Unfortunately, once you get rid of the easy outages, you're left with *weird* stuff. I/O patterns that trigger latent firmware bugs in SSDs, causing accelerated failure fleet-wide, with a multi-year lead time on replacements. Datacenter fires. Natural disasters. CPU bugs. ROMs that get overwritten by excessive reading. Software bugs that cut across 4 or more services and somehow manage to find decade-old fatal flaws. Overloading some resource *that no one knew existed* (per-second-level domain HTTP cookie jar size, undocumented stateless router hardware state limits). Or (one of my favorites) BGP stops converging correctly because several racks were too heavy and their plastic wheels had cracked (yes, really!).

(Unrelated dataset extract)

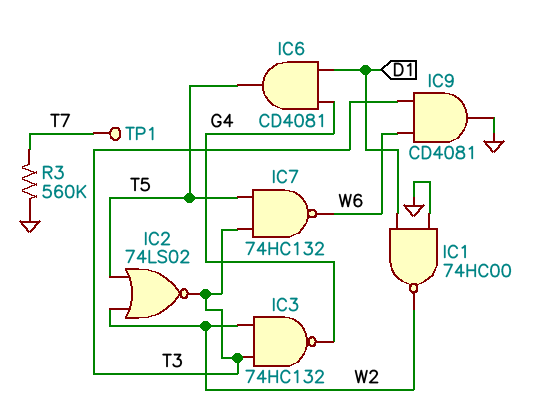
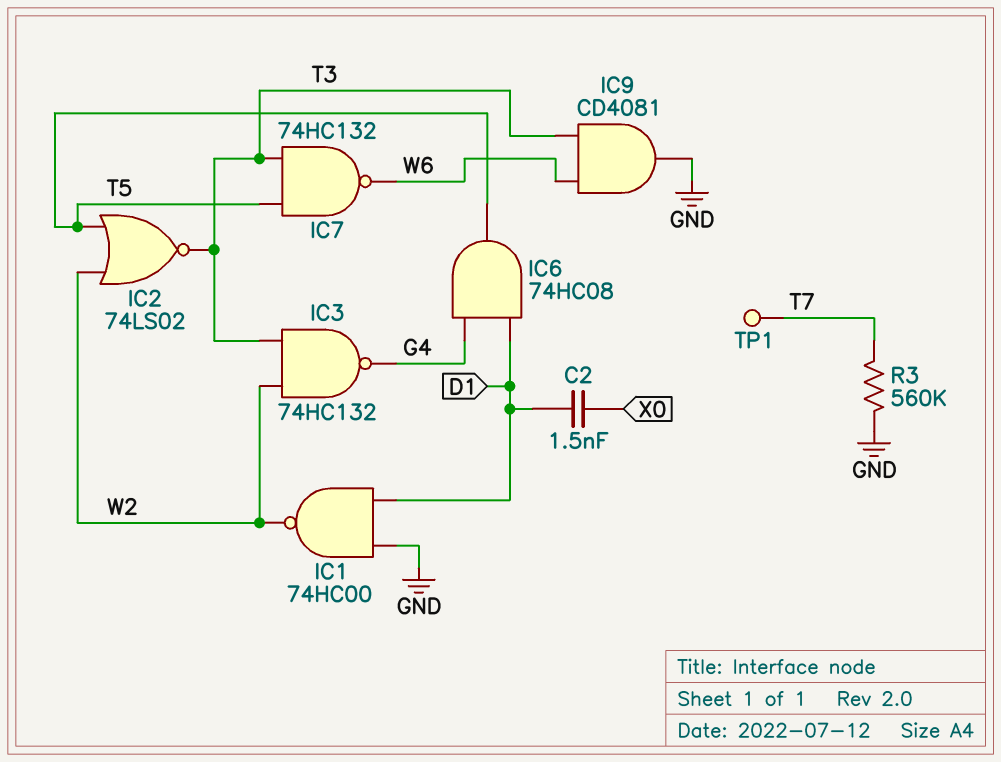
C2: none -> 1.5nF (D1, X0)
IC6: AND CD4081 (in D1, in G4, out T5) -> AND 74HC08 (in D1, in G4, out T5)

The sorts of things that you *can't* fix fast, because no one even has a good model for what is happening, and none of the usual quick fixes (roll back, drain, loadshed, etc) are helpful.
In this specific service's case, we weren't *quite* to the maturity level where I expected MTTR to start rising, but we were getting close. And, frankly, we didn't track MTTR very closely anyway.
Reading takes on AWS's outage like "when we had our own datacenters, we never had long outages without any ETA for recovery" mostly just means that you never had any of the really *fun* problems.
Remember, the reward for a job well-done is a new, harder job.